> **Short exercise**
Reproduce each of the items below, substituting "darktable edit history" for every occurrence of "darktable history" and leaving all other text as it is.

> **Dataset extract**
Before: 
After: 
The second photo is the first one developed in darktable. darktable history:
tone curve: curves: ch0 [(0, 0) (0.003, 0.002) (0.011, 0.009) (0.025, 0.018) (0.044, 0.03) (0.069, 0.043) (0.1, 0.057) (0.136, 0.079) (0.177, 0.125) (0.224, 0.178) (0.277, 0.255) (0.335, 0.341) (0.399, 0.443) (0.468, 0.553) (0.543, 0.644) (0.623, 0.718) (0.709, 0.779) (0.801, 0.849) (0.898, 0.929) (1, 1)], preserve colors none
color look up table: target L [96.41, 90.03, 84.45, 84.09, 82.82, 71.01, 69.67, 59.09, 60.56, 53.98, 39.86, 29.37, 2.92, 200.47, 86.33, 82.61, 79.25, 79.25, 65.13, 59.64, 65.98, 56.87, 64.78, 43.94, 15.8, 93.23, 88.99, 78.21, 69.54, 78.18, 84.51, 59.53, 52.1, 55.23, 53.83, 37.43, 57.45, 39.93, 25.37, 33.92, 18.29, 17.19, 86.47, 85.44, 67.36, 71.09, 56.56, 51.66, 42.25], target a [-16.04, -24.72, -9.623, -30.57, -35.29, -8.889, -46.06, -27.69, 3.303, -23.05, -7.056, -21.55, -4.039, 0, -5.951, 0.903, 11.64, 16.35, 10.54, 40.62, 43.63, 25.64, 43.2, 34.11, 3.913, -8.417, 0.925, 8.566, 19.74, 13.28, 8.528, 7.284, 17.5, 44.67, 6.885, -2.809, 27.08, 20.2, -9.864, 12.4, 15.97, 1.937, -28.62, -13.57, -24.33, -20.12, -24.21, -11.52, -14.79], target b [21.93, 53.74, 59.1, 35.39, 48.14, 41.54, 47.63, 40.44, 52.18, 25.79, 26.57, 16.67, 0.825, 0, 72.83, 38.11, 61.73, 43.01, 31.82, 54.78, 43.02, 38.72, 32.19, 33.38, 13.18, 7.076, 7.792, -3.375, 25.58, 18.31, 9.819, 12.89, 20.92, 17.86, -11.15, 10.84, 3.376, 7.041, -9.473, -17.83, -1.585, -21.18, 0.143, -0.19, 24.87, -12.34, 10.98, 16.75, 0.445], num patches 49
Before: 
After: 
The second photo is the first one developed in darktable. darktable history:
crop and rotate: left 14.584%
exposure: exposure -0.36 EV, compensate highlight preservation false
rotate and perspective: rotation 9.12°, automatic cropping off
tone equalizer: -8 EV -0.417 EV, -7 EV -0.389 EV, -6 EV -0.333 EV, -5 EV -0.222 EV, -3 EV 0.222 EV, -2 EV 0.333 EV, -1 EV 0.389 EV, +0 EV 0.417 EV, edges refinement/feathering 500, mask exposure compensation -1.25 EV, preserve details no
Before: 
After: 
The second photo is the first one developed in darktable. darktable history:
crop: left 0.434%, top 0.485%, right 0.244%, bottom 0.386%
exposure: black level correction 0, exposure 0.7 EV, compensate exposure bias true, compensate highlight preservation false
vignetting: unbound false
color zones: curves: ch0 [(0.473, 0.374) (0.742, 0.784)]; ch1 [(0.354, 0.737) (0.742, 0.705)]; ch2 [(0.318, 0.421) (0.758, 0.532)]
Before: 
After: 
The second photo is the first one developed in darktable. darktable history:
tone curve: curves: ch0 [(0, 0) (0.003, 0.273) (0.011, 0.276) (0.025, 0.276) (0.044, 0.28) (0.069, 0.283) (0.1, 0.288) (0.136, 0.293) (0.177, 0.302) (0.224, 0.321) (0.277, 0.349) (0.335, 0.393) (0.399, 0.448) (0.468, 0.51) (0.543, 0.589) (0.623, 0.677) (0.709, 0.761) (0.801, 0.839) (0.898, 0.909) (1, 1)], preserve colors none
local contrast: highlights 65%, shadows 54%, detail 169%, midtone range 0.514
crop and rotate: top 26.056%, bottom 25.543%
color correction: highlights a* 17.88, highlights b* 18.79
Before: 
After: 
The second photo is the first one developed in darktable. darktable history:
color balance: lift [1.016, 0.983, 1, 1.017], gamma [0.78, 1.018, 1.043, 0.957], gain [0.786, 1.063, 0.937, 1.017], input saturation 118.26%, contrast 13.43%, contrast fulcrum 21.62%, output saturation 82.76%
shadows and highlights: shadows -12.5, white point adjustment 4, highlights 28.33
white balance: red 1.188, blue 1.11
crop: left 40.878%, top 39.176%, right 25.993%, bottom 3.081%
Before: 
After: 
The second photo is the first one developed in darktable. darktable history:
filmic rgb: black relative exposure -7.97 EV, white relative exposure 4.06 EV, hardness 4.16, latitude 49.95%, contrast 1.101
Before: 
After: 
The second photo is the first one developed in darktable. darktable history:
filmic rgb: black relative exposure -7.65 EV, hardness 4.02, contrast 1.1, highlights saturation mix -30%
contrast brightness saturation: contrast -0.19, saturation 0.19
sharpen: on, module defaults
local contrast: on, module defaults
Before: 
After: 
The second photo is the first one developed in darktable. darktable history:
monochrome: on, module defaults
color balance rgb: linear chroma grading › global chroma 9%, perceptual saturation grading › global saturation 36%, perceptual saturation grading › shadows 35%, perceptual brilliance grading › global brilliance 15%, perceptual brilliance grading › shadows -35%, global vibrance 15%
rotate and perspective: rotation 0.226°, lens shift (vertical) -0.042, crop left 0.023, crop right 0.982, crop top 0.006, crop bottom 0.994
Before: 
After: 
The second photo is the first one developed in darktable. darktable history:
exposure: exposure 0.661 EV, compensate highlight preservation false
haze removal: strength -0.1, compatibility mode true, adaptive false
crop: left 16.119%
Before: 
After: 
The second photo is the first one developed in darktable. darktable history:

> **Exercise result**
Before: 
After: 
The second photo is the first one developed in darktable. darktable edit history:
tone curve: curves: ch0 [(0, 0) (0.003, 0.002) (0.011, 0.009) (0.025, 0.018) (0.044, 0.03) (0.069, 0.043) (0.1, 0.057) (0.136, 0.079) (0.177, 0.125) (0.224, 0.178) (0.277, 0.255) (0.335, 0.341) (0.399, 0.443) (0.468, 0.553) (0.543, 0.644) (0.623, 0.718) (0.709, 0.779) (0.801, 0.849) (0.898, 0.929) (1, 1)], preserve colors none
color look up table: target L [96.41, 90.03, 84.45, 84.09, 82.82, 71.01, 69.67, 59.09, 60.56, 53.98, 39.86, 29.37, 2.92, 200.47, 86.33, 82.61, 79.25, 79.25, 65.13, 59.64, 65.98, 56.87, 64.78, 43.94, 15.8, 93.23, 88.99, 78.21, 69.54, 78.18, 84.51, 59.53, 52.1, 55.23, 53.83, 37.43, 57.45, 39.93, 25.37, 33.92, 18.29, 17.19, 86.47, 85.44, 67.36, 71.09, 56.56, 51.66, 42.25], target a [-16.04, -24.72, -9.623, -30.57, -35.29, -8.889, -46.06, -27.69, 3.303, -23.05, -7.056, -21.55, -4.039, 0, -5.951, 0.903, 11.64, 16.35, 10.54, 40.62, 43.63, 25.64, 43.2, 34.11, 3.913, -8.417, 0.925, 8.566, 19.74, 13.28, 8.528, 7.284, 17.5, 44.67, 6.885, -2.809, 27.08, 20.2, -9.864, 12.4, 15.97, 1.937, -28.62, -13.57, -24.33, -20.12, -24.21, -11.52, -14.79], target b [21.93, 53.74, 59.1, 35.39, 48.14, 41.54, 47.63, 40.44, 52.18, 25.79, 26.57, 16.67, 0.825, 0, 72.83, 38.11, 61.73, 43.01, 31.82, 54.78, 43.02, 38.72, 32.19, 33.38, 13.18, 7.076, 7.792, -3.375, 25.58, 18.31, 9.819, 12.89, 20.92, 17.86, -11.15, 10.84, 3.376, 7.041, -9.473, -17.83, -1.585, -21.18, 0.143, -0.19, 24.87, -12.34, 10.98, 16.75, 0.445], num patches 49
Before: 
After: 
The second photo is the first one developed in darktable. darktable edit history:
crop and rotate: left 14.584%
exposure: exposure -0.36 EV, compensate highlight preservation false
rotate and perspective: rotation 9.12°, automatic cropping off
tone equalizer: -8 EV -0.417 EV, -7 EV -0.389 EV, -6 EV -0.333 EV, -5 EV -0.222 EV, -3 EV 0.222 EV, -2 EV 0.333 EV, -1 EV 0.389 EV, +0 EV 0.417 EV, edges refinement/feathering 500, mask exposure compensation -1.25 EV, preserve details no
Before: 
After: 
The second photo is the first one developed in darktable. darktable edit history:
crop: left 0.434%, top 0.485%, right 0.244%, bottom 0.386%
exposure: black level correction 0, exposure 0.7 EV, compensate exposure bias true, compensate highlight preservation false
vignetting: unbound false
color zones: curves: ch0 [(0.473, 0.374) (0.742, 0.784)]; ch1 [(0.354, 0.737) (0.742, 0.705)]; ch2 [(0.318, 0.421) (0.758, 0.532)]
Before: 
After: 
The second photo is the first one developed in darktable. darktable edit history:
tone curve: curves: ch0 [(0, 0) (0.003, 0.273) (0.011, 0.276) (0.025, 0.276) (0.044, 0.28) (0.069, 0.283) (0.1, 0.288) (0.136, 0.293) (0.177, 0.302) (0.224, 0.321) (0.277, 0.349) (0.335, 0.393) (0.399, 0.448) (0.468, 0.51) (0.543, 0.589) (0.623, 0.677) (0.709, 0.761) (0.801, 0.839) (0.898, 0.909) (1, 1)], preserve colors none
local contrast: highlights 65%, shadows 54%, detail 169%, midtone range 0.514
crop and rotate: top 26.056%, bottom 25.543%
color correction: highlights a* 17.88, highlights b* 18.79
Before: 
After: 
The second photo is the first one developed in darktable. darktable edit history:
color balance: lift [1.016, 0.983, 1, 1.017], gamma [0.78, 1.018, 1.043, 0.957], gain [0.786, 1.063, 0.937, 1.017], input saturation 118.26%, contrast 13.43%, contrast fulcrum 21.62%, output saturation 82.76%
shadows and highlights: shadows -12.5, white point adjustment 4, highlights 28.33
white balance: red 1.188, blue 1.11
crop: left 40.878%, top 39.176%, right 25.993%, bottom 3.081%
Before: 
After: 
The second photo is the first one developed in darktable. darktable edit history:
filmic rgb: black relative exposure -7.97 EV, white relative exposure 4.06 EV, hardness 4.16, latitude 49.95%, contrast 1.101
Before: 
After: 
The second photo is the first one developed in darktable. darktable edit history:
filmic rgb: black relative exposure -7.65 EV, hardness 4.02, contrast 1.1, highlights saturation mix -30%
contrast brightness saturation: contrast -0.19, saturation 0.19
sharpen: on, module defaults
local contrast: on, module defaults
Before: 
After: 
The second photo is the first one developed in darktable. darktable edit history:
monochrome: on, module defaults
color balance rgb: linear chroma grading › global chroma 9%, perceptual saturation grading › global saturation 36%, perceptual saturation grading › shadows 35%, perceptual brilliance grading › global brilliance 15%, perceptual brilliance grading › shadows -35%, global vibrance 15%
rotate and perspective: rotation 0.226°, lens shift (vertical) -0.042, crop left 0.023, crop right 0.982, crop top 0.006, crop bottom 0.994
Before: 
After: 
The second photo is the first one developed in darktable. darktable edit history:
exposure: exposure 0.661 EV, compensate highlight preservation false
haze removal: strength -0.1, compatibility mode true, adaptive false
crop: left 16.119%
Before: 
After: 
The second photo is the first one developed in darktable. darktable edit history:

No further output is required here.